In my mind, the coolest thing about these ratings (if a regression rating system can be cool) is the fact you can evaluate individual players as well. This is especially useful when a team like Kentucky is experiencing quarterback turmoil. By plugging in a players’ individual numbers we can determine who would be the best fit as a passer. The below chart contains 2012’s data of Kentucky’s three quarterback options.
When looking at last year’s statistics we can determine that Maxwell Smith would be the best fit going forward for Kentucky’s passing game. He led the team in Pass Yards per Attempt*Completion Percentage and had a low interception percentage. He wasn’t particularly mobile as evidenced by his Sack Yard per Attempt numbers, but he was able to get rid of the ball when in trouble, as proven by his five sacks in three full games. However ratings like these leave out one very important factor in judging a quarterback; rushing ability. After all, we’ve seen the impact that rushing quarterbacks can have. Tim Tebow and Johnny Manziel have shown us that. But adding rushing ability into the equation was a slippery slope because quarterbacks typically don’t rush. Why would you want to penalize an effective passing quarterback with no rushing ability? Peyton Manning can’t run at all and he’s still arguably the NFL’s best. Since I couldn’t find a solution to this problem, I left rushing out.

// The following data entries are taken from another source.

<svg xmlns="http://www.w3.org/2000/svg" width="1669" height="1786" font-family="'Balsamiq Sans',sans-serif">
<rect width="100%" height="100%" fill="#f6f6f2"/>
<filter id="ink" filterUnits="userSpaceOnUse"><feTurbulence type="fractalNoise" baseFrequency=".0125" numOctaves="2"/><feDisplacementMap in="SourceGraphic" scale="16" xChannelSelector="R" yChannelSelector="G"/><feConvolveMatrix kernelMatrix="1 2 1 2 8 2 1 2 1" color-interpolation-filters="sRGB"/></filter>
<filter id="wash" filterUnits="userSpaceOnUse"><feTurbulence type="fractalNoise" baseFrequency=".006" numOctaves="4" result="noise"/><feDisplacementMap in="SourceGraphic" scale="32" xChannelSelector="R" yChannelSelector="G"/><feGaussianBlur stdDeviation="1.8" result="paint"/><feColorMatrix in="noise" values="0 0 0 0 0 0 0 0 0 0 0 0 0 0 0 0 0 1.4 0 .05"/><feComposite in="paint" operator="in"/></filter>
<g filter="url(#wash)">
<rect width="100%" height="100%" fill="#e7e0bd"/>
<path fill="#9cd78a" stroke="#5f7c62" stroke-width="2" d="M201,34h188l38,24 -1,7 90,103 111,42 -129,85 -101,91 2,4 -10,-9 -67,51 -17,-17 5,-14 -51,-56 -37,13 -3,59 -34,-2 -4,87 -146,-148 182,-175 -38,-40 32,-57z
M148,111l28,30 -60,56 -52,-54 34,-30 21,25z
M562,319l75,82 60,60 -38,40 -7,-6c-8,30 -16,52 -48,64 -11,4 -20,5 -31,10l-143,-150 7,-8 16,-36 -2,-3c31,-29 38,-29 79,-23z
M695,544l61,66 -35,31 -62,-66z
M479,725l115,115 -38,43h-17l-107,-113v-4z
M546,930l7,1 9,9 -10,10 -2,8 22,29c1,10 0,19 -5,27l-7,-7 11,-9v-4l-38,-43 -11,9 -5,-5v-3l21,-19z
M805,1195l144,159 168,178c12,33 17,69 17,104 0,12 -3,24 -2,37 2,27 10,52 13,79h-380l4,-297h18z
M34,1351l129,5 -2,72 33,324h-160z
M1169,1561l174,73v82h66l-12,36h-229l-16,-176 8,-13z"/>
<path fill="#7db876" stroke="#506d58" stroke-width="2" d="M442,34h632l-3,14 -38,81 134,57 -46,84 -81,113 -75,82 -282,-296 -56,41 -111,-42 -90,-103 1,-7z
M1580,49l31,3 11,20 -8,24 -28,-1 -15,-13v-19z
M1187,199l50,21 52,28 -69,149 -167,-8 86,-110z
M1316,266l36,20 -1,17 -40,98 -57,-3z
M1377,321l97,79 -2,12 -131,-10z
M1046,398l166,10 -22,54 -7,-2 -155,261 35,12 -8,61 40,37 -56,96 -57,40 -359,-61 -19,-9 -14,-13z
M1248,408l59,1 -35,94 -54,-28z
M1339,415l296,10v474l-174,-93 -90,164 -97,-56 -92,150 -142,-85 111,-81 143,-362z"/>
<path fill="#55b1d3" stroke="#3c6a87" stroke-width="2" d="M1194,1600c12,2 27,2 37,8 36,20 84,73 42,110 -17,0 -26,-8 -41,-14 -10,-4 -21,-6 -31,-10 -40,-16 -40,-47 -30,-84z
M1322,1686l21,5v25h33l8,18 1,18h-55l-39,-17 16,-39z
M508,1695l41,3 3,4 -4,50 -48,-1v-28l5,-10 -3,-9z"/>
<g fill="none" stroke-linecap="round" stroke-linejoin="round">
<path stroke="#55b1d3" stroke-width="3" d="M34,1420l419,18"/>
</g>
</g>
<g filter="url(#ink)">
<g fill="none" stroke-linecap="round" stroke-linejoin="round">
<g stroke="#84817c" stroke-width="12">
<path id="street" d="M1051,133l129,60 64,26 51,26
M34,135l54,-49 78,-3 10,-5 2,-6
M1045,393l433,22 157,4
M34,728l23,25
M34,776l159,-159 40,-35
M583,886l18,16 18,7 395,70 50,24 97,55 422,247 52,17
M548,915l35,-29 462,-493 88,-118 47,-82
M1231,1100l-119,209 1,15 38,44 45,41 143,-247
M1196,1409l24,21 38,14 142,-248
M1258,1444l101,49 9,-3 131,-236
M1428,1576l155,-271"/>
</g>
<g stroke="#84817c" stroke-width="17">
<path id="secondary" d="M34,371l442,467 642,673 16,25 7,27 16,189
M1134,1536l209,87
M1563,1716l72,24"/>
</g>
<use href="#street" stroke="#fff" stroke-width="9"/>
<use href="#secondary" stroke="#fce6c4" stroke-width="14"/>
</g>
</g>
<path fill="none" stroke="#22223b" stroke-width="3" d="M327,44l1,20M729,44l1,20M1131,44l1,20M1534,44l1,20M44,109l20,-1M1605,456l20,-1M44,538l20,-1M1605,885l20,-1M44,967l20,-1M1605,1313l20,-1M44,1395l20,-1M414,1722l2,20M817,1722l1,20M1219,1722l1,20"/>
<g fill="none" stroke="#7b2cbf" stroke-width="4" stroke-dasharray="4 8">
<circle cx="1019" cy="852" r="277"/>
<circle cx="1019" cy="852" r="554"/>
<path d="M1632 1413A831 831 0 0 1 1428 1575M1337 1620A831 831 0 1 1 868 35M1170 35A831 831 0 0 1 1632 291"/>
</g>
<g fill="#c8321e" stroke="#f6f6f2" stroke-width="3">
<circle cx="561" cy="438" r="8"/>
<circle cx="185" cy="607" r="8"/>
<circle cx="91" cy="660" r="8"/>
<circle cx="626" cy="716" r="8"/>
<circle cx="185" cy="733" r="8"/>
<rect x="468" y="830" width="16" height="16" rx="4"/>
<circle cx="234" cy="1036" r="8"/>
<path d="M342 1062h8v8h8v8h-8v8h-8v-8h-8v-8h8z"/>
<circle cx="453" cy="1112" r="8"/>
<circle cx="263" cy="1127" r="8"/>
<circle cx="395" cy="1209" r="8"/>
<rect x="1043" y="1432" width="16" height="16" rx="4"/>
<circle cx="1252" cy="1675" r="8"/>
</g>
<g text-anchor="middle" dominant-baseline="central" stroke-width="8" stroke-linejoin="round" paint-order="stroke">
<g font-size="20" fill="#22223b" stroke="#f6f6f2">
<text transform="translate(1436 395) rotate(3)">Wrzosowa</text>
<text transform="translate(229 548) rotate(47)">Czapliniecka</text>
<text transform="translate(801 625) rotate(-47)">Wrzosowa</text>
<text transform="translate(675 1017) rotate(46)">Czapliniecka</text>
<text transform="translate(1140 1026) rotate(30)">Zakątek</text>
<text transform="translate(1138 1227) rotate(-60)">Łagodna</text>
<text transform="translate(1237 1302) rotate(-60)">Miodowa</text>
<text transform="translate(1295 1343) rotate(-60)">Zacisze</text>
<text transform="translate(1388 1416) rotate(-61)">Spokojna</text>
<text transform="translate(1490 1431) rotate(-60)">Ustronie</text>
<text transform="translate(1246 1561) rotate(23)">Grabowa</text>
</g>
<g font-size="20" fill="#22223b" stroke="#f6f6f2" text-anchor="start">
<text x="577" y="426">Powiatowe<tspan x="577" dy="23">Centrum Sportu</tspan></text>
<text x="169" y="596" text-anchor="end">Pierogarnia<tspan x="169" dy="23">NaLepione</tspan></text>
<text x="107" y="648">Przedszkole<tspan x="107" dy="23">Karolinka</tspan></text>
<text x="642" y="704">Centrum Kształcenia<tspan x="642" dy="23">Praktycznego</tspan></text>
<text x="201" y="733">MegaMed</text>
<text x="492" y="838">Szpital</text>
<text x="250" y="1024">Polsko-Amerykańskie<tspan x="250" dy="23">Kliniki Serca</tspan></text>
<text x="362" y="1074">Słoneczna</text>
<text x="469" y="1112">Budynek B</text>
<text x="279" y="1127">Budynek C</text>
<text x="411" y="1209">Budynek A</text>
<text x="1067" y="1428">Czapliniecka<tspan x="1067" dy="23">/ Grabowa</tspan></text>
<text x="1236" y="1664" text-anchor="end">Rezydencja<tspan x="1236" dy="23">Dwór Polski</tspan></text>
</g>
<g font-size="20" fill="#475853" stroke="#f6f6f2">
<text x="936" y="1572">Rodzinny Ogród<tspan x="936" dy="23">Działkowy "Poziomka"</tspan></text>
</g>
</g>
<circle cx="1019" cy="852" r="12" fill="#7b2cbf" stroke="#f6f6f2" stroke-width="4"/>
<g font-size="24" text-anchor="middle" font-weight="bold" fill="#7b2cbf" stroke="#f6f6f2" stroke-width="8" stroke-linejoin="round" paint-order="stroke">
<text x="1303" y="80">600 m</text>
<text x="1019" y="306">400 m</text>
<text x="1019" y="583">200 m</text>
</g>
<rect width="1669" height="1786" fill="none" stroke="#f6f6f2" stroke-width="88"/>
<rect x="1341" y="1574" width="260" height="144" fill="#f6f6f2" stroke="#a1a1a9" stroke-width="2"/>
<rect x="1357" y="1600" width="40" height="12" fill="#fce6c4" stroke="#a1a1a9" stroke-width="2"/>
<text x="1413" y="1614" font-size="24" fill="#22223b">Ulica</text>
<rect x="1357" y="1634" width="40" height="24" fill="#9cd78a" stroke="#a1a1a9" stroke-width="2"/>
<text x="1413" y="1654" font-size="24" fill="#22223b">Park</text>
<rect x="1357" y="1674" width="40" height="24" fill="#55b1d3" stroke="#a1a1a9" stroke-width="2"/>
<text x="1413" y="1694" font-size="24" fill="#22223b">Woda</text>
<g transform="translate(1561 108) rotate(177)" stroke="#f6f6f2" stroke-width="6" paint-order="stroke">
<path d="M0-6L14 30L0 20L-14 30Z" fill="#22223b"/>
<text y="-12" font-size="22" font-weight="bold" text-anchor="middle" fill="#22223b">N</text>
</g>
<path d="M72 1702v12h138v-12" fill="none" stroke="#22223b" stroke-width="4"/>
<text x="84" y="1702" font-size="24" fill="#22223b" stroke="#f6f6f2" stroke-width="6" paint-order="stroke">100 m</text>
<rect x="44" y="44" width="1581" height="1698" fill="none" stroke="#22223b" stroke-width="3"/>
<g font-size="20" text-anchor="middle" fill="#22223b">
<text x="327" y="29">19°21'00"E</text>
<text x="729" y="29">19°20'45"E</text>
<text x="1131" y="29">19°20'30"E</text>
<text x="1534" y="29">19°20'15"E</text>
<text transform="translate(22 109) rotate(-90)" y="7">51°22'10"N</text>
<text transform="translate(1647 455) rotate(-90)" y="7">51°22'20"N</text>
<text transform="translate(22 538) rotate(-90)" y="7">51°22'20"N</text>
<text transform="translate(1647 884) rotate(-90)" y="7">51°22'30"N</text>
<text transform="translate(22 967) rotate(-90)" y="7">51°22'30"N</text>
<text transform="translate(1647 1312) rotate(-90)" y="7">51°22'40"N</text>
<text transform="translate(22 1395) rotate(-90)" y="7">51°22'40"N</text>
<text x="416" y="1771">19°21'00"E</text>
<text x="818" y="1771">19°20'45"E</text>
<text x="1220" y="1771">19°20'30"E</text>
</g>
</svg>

If rushing is considered and his spring game performance continues into the fall than Jalen Whitlow will have a strong say in who gets to start. However, if Maxwell Smith picks up where he left off last season, Stoops and Brown should give him the nod as starter. It’s anyone’s guess as to who will start, but if efficient passing is the only thing considered (it’s not) and last year’s numbers hold somewhat constant, Maxwell Smith should start because he adds the most through the air (providing he’s 100%).